His research caught the attention of the United States Department of Agriculture, which had a research lab housed at the University of Wyoming. It got in contact with Tutt, and soon he was earning his master's in entomology. In the spring of 1974, he went to work for ag company FMC He joined Agnition in 2011.

"Everything I have, all that I've become, I owe to Southwest Minnesota State University," said Tutt.

Tutt was the luncheon speaker at the first Ag Career and Internship Fair earlier this week at SMSU, an event that drew a good number of students and potential employers. There were 20 ag-related businesses represented.

"The college was new then, and there was a lot of publicity surrounding its opening. Our high school teachers were talking about it. There was a lot of enthusiasm. For me, it was close - about 30 miles. A lot of kids I knew were going, and it was close enough so I could go home and help with the farm,"?he said.

The residence halls weren't completed back then.

"I lived off campus. My first roommate was Darrel Dreuth, he grew up about three miles from our farm. We lived at 509 Southview," said Tutt, who seemed surprised that he remembered the address.

He traveled extensively for FMC, which is based in Philadelphia.

"I started in Ohio and Kentucky, then Minnesota and North and South Dakota," he said. He lived in Balaton when he made it back to this part of the country and continues to live there today. "FMC reorganized, so I got the Pacific Northwest and California. I got to know the people who regularly took the flight to Sacramento."

Agriculture in that part of the country is much different than it is here: Water-seeded rice, fruit trees, olives, vegetables, cotton.

"The only way I could exist was learn one piece at a time. I developed relationships, and learned. It was very hard,"?he said.

After 37 years, "I was looking for something different," he said. The position with Agnition opened up. "I talked to Jon (Knochenmus). They needed someone to kick-start Agnition."

Tutt said Agnition is to plants what Ralco is to livestock nutrition. Agnition has a couple of major products that are doing particularly well on the market. They are Generate - which "enhances the nutritional capacity of the soil" - and Commence, a seed treatment that helps plants reach maximum potential.

The Agnition campus in Balaton is impressive and an indication of Ralco's commitment to the region.

"It's located in the old school there. People were wondering what to do with it. Ralco made quite an investment, adding office space, labs, (infrastructure). They have added a mega-greenhouse, too. That's a tremendous asset to the area. It lights up a big area at night. If you're going by, you wonder, 'What in the world is going on there?'" he said.

It's ironic, too, said Tutt, that people now commute to Balaton from Marshall.

"That's created a need for food, for services," he said.

More is expected of farmers today, said Tutt.

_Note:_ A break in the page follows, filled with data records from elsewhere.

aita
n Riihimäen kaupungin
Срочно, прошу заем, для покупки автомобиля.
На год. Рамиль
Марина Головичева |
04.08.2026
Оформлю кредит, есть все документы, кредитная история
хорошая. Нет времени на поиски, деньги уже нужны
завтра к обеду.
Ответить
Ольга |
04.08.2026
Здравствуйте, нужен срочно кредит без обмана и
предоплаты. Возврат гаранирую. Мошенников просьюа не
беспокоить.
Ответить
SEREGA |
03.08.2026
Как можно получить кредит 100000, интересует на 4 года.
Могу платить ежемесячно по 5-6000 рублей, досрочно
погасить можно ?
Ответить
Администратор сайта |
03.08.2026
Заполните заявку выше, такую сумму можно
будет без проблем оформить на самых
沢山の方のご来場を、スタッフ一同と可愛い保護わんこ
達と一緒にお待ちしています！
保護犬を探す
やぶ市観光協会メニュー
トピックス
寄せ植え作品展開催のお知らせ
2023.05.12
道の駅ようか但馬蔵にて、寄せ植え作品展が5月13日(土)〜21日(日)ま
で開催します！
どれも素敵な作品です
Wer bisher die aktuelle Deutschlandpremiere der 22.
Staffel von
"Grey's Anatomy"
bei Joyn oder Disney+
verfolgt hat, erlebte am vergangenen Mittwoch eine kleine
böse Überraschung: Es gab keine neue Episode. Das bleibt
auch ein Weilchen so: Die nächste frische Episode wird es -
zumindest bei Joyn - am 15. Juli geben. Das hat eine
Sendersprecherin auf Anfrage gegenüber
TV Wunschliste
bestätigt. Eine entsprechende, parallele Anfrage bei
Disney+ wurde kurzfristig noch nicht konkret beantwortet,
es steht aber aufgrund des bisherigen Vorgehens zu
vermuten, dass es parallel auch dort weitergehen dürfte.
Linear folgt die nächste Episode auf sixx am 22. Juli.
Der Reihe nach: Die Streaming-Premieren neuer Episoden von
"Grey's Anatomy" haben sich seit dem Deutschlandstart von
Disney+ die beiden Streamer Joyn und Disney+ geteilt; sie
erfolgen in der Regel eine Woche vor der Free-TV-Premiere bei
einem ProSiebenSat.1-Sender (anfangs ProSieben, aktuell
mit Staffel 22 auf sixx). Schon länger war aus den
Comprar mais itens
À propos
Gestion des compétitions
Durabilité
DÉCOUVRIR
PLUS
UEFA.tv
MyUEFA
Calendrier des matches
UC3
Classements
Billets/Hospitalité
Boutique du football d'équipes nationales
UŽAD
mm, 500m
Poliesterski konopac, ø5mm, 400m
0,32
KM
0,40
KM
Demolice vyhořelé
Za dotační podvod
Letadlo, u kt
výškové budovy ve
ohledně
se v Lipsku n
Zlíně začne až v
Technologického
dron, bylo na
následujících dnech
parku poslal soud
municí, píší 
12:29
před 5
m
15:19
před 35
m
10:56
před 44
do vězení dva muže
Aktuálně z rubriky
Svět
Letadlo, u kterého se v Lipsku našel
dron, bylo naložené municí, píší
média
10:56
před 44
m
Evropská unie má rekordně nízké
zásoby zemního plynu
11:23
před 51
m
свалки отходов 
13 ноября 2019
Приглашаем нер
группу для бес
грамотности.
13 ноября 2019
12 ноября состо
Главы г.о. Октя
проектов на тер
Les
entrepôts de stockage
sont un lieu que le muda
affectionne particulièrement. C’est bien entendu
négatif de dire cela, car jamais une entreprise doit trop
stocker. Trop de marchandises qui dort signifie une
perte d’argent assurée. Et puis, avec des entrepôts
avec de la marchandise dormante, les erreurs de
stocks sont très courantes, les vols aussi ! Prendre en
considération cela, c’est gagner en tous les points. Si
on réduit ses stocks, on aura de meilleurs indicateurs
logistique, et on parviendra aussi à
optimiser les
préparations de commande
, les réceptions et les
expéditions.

"The world population is growing exponentially and so is the need for food. There's only so much land to use," he said. "It used to be 100 bushel (per acre) corn was good. Now that number is approaching 200. The product levels are higher today, the input costs are higher, so we have to produce more."

Today, precision agriculture is hot, he said.

"Hands-off, GPS monitoring. You can get down to an inch in terms of row spacing, planning, etc. It's hard to say what's next in the next 10 years," he said.

Tutt's visit to SMSU brought back many fond memories, and he's an example of an alumnus who applied himself during his time at the university and took advantage of opportunities as a result of his Southwest experience.